LEFT OVER ROAST BEEF or STEAK SOUP

1 medium onion cut into small strips
2 ribs celery, chopped
2 cups fresh sliced mushrooms
2 TBL butter
1 ½ pounds left over beef
64 oz beef stock
1 TBL Worcestershire
1 TBL steak sauce (optional)
Black pepper to taste
8oz egg noodles (uncooked)

Put everything in stock pot except noodles.  Bring to boil then drop to a simmer until veggies are nice and tender.  Add in noodles and bring back to boil until noodles are cooked.

CROCK POT VERSION: could also put everything but noodles in crock pot and cook all day.  Cook noodles and add when ready to serve.

Tuesday, August 19, 2014

STUFFED SPAGHETTI GARLIC BREAD

1 loaf Rhodes bread dough, thawed to room temperature
6 ounces spaghetti, cooked
1 cup spaghetti sauce (the thicker the better)
Optional: Add cooked ground beef, turkey or meatballs to make this a heartier meal
6-8 oz. mozzarella cheese, cubed
1 egg white
garlic powder, dried parsley and Parmesan cheese to taste (or use garlic bread mix)

On a piece of parchment paper, roll out the loaf into a 12"x16" rectangle.

Sprinkle with garlic powder mix. Cover with a towel and let sit for 10-15 minutes.

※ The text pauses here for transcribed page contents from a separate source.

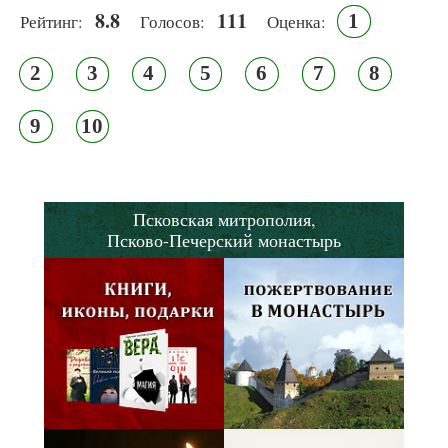
8.8
111
1
Рейтинг:
Голосов:
Оценка:
2
3
4
5
6
7
8
9
10
Псковская митрополия,
Псково-Печерский монастырь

Cook spaghetti according to package directions. Drain.

Add sauce and meat, if using, to the cooked spaghetti.

Place spaghetti mixture onto the dough in a strip down the center, about 4" wide.

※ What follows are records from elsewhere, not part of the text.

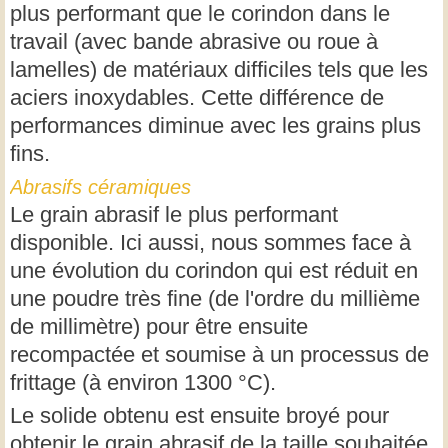
plus performant que le corindon dans le
travail (avec bande abrasive ou roue à
lamelles) de matériaux difficiles tels que les
aciers inoxydables. Cette différence de
performances diminue avec les grains plus
fins.
Abrasifs céramiques
Le grain abrasif le plus performant
disponible. Ici aussi, nous sommes face à
une évolution du corindon qui est réduit en
une poudre très fine (de l'ordre du millième
de millimètre) pour être ensuite
recompactée et soumise à un processus de
frittage (à environ 1300 °C).
Le solide obtenu est ensuite broyé pour
obtenir le grain abrasif de la taille souhaitée.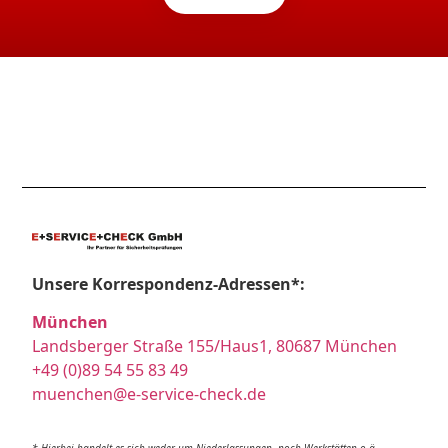
Unsere Korrespondenz-Adressen*:
München
Landsberger Straße 155/Haus1, 80687 München
+49 (0)89 54 55 83 49
muenchen@e-service-check.de
* Hierbei handelt es sich weder um Niederlassungen, noch Werkstätten o.ä.,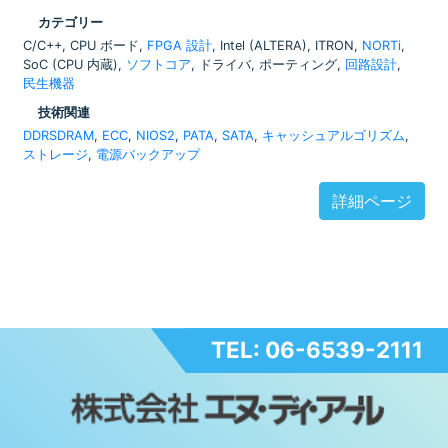
カテゴリー
C/C++, CPU ボード,
FPGA 設計
, Intel (ALTERA), ITRON,
NORTi
,
SoC (CPU 内蔵),
ソフトコア
, ドライバ, ポーティング,
回路設計
,
民生機器
技術関連
DDRSDRAM
,
ECC
,
NIOS2
,
PATA
,
SATA
,
キャッシュアルゴリズム
,
ストレージ
,
電源バックアップ
詳細ページ
TEL: 06-6539-2111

Top with mozzarella cheese.

Make slices into the dough about 1 1/2 " apart down the long sides of the dough. (If you're confused, you can check out the Rhodes website for a photo of this)

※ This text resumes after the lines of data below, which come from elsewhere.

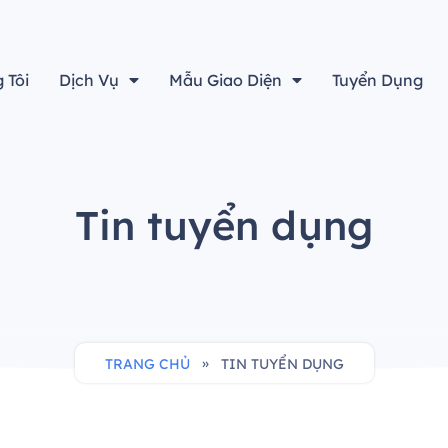
“Thiết kế đẹp sẽ không là gì cả nếu không tính đến yếu tố h
 Tôi
Dịch Vụ
Mẫu Giao Diện
Tuyển Dụng
Tin tuyển dụng
»
TRANG CHỦ
TIN TUYỂN DỤNG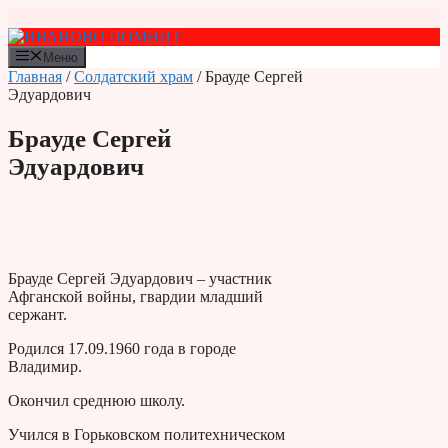
Перейти
к
содержимому
Меню
Главная
/
Солдатский храм
/ Брауде Сергей
Эдуардович
Брауде Сергей
Эдуардович
Брауде Сергей Эдуардович – участник
Афганской войны, гвардии младший
сержант.
Родился 17.09.1960 года в городе
Владимир.
Окончил среднюю школу.
Учился в Горьковском политехническом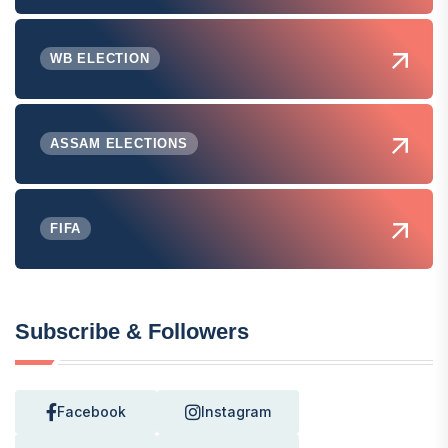
WB ELECTION
ASSAM ELECTIONS
FIFA
Subscribe & Followers
Facebook
Instagram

Begin braiding the dough, crossing the strips over each other as you work down the loaf. Tuck the ends inside.

Lift parchment paper with both hands and place on a cookie sheet.

Brush braid with egg white and sprinkle with garlic powder mix.

Bake at 350° for 30-35 minutes, until golden brown.

Allow to cool for 5 minutes before cutting into thick slices. Serve with a salad for a complete meal!

Sunday, August 17, 2014

LEFTOVER POT ROAST STROGANOFF

1 lb. roast beef, diced
1 cup beef broth
¼ cup butter
¼-1/2 cup onion
2 cans or 2 cups sliced mushrooms
Nutmeg
2 TBL flour
1 pint sour cream
Salt and pepper to taste

Cook onion in butter to soften.  Sprinkle in flour and cook for a couple minutes.  Add in broth, mushrooms and seasonings.  When texture is where you desire, add in sour cream.  Serve over noodles or rice.